Overall, I believe our sprint was a great success. I know that I have been discussing mainly shortcomings of the week because those are what I learned the most from so let me say it again: I believe our sprint was a great success. We were able to construct and get feedback on a largely functional prototype of a very complex project in only five days. We worked hard and long to get it done, and it paid off. The feedback we received on Day 5 will propel us forward in our cuartito design. I greatly enjoyed the hands-on aspects of this project. Since I was little, I have loved to build things, whether with legos or power tools; I derive a deep sense of satisfaction in getting my hands dirty and seeing my designs come to life. I also enjoyed heading the effort of creating a CAD model of our design; it was just like seeing it come to life in the workshop, only virtually. I am very proud of the team’s performance in the entire sprint and our accomplishments, and I am very thankful to our partners at Invenio who made it all possible.

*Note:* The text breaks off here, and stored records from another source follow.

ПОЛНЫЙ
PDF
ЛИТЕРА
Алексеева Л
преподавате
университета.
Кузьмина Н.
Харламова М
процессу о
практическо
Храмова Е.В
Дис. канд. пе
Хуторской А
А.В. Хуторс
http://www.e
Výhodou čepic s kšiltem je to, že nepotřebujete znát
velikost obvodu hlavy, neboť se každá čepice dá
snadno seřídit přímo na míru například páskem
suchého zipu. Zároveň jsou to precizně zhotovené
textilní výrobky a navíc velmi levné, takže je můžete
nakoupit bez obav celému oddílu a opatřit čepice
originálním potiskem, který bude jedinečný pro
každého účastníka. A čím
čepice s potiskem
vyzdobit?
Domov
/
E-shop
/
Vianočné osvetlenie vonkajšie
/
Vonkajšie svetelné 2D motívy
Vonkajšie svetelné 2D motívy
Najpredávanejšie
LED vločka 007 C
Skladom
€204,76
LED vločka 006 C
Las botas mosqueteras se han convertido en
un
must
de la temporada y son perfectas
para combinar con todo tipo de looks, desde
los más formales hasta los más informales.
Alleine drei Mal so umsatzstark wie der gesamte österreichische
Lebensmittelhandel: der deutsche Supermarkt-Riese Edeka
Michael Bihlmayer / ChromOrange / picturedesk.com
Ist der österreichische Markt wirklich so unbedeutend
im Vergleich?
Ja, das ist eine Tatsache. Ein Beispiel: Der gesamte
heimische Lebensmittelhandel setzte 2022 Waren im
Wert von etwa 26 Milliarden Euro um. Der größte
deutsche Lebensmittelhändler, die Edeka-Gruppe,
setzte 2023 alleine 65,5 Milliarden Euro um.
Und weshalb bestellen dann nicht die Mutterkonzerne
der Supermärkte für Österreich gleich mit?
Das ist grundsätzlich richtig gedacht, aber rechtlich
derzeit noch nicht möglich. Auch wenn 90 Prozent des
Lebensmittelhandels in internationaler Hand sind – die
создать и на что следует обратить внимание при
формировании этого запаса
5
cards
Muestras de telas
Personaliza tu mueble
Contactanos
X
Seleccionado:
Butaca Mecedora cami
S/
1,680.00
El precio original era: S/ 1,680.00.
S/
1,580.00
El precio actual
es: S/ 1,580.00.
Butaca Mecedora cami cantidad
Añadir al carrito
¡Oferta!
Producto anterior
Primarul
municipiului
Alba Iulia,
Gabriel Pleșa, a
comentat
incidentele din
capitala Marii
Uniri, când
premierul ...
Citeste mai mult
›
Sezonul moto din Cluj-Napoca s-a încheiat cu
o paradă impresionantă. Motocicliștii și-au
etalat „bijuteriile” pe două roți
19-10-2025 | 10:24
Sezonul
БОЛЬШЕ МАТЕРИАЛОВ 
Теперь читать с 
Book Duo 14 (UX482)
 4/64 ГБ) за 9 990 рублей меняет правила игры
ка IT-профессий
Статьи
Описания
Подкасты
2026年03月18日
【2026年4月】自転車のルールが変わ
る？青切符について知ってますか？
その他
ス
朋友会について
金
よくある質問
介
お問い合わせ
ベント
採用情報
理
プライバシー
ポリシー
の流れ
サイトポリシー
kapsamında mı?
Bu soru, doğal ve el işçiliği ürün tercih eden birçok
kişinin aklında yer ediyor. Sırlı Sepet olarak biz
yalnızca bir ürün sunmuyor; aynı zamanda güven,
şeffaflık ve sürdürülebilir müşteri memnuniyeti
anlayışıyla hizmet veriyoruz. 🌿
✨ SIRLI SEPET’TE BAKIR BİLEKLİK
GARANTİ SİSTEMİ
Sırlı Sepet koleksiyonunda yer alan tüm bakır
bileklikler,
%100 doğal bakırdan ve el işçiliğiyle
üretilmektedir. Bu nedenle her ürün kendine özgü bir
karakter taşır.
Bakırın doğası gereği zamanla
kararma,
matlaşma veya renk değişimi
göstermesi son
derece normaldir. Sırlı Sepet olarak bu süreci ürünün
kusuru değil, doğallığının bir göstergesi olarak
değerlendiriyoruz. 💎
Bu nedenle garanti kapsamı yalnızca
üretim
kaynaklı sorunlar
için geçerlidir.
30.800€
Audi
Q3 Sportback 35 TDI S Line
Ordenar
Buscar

On a less serious note, more fun facts about Costa Rica:

  • It is so humid in some parts that the air dissolves candy mints that are left out
  • There are only two seasons: wet and dry and no summer or winter
  • Speed limits are in kilometers/hour and are rarely followed
  • Food is about the same price as in the USA while wages are well less than half which is why rice and beans are staple foods


Surf’s up!

At the risk of running a week behind my companions in narrating our trip to the beach last weekend, I’ll be brief: We went to two beaches, one each day. The first day, we surfed (which was an absolute blast!), we swam, and I galloped atop a horse on the beach (I’m not going to check it off my bucket list because it was so fun that I want to do it again). The second day was fun as well and more relaxing: we swam, got sand fleas laying on the sand, played Frisbee, and I made a sand castle.

Riding a horse on the beach: dream come true!

My sand castle reminded me of this verse and how God keeps me going.











This weekend, we toured Monte Verde via zipline. Monte Verde is a “cloud forest” which means that it is a rainforest that is high enough in altitude to be covered in clouds most of the time. It was amazing! We went on 9 normal ziplines (sitting position), 2 superman ziplines (laying position), and a giant Tarzan swing. The superman ziplines were my favorite because it felt like I was flying. The first one was actually the longest zipline in Latin America at just under 1 mile long and I went so fast that the rain actually stung my face. The Tarzan swing was certainly an adrenaline rush (so naturally I loved it). It was a 120-foot tall swing. I started at the top, and after being secured, I stepped off the platform. Since it was a giant pendulum, I free-fell the first 20 feet or so before being pulled into more of swinging motion. The trip was a welcome break to the 4-hour drive back to San Jose where we will be spending the rest of our time in Costa Rica.

Ziplining through the rainforest in Monte Verde.

The superman zipline was my favorite.

Pura Vida! And hasta la proxima semana!